Adesso parliamo un po’ di te: come vi siete avvicinati, tu e tuo fratello, al karate?

Da bambini, insieme, a distanza di un anno l’uno dall’altro. Da quel momento abbiamo percorso tutta la formazione insieme: allenamenti, gare, qualifiche. Una figura chiave nella nascita della nostra passione è stato nostro padre a cui, forse, sarebbe piaciuto in prima persona intraprendere questo percorso. Non si è limitato a indirizzarci verso il karate ma ci ha seguito sempre, in ogni appuntamento, e continua a farlo tutt’ora. Magari da piccolissimi abbiamo subito un po’ il fascino del calcio come succede a tutti, ma il karate è sempre stato il nostro grande amore.

Com’è stato il passaggio da atleta a insegnante?

Premetto che in questo momento non sto gareggiando, ma comunque mi alleno e niente mi vieta di ricominciare non appena avrò più tempo. In ogni caso, devo dire che il passaggio da agonista a istruttore è stato graduale, perché ho cominciato quando ancora combattevo, e naturale perché ho sempre pensato che la strada dell’insegnamento fosse la più giusta per me.
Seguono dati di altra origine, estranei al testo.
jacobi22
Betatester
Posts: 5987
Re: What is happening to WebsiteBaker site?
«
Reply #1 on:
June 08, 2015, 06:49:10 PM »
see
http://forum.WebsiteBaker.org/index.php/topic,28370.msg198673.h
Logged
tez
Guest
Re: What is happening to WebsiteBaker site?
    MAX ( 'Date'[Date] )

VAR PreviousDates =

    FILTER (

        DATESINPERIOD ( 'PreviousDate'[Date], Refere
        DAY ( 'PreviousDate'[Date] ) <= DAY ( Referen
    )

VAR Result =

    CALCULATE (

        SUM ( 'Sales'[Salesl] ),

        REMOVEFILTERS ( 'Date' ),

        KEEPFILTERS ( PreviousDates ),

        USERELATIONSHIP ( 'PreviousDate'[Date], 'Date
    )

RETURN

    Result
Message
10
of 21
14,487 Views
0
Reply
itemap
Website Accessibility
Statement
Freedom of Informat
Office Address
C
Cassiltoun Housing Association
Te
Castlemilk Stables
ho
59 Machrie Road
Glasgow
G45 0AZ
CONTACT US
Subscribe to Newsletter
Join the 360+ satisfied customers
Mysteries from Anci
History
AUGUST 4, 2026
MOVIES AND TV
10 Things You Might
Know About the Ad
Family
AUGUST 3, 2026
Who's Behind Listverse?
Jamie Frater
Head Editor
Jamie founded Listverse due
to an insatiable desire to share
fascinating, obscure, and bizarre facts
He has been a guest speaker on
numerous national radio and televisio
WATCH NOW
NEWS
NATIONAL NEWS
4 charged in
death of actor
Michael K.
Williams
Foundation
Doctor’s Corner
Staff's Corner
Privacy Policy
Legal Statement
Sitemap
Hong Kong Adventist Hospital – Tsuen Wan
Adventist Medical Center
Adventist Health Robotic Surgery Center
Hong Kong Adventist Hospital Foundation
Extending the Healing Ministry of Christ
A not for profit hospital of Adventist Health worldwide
Già quando ero solo un atleta fantasticavo sul mio futuro da istruttore.

Qual è il valore del karate nella crescita sportiva ma soprattutto personale di un bambino o di un ragazzo?

Io credo che il suo valore sia immenso. Non per discriminare altri sport, ma capita a tutti di guardare una partita di calcio e di assistere a uno scatto d’ira di un giocatore nei confronti dell’arbitro. Questo nel karate non può succedere perché il primo grande insegnamento di questo sport  è l’autocontrollo, anche di fronte a situazioni che ci appaiono ingiuste o spiacevoli. Il karate è anche in grado di infondere sicurezza in se stessi e nelle proprie capacità: nei combattimenti, infatti, si impara a individuare il pericolo e a gestirlo facendo affidamento sui propri mezzi. Infine, un altro valore che questo sport trasmette è la costanza nel perseguire i propri obiettivi: non esiste “il tutto e subito”, ma per raggiungere i diversi traguardi occorre lavorare duro. A me, crescendo, tutto ciò è servito tanto e, da istruttore, vedo riscontri nei bambini che seguo: magari arrivano insicuri ma, intraprendendo il giusto percorso, dopo qualche mese sono rinati.

Com’è la situazione del karate a livello nazionale e locale?

Stiamo vivendo un momento storico molto positivo perché il numero di quanti praticano questo sport è in costante crescita e ciò è dovuto, in buona parte, al sogno olimpico che finalmente è realtà anche per noi e ci regala grande popolarità. In ogni caso, lo sport più seguito e, dunque, più sovvenzionato e praticato in Italia rimane il calcio. Tanto, però, potrebbero fare le istituzioni per diminuire questo divario, in primis offrendoci maggiore attenzione. Anche a livello locale potrebbe farci comodo una maggiore visibilità. Certo, quando possiamo, siamo sempre felici di partecipare alle varie iniziative, come la Festa dello Sport. Tuttavia, non abbiamo spazi solo nostri come potrebbe essere un campetto da calcio. E, decisamente, ci meriteremmo una maggiore copertura mediatica.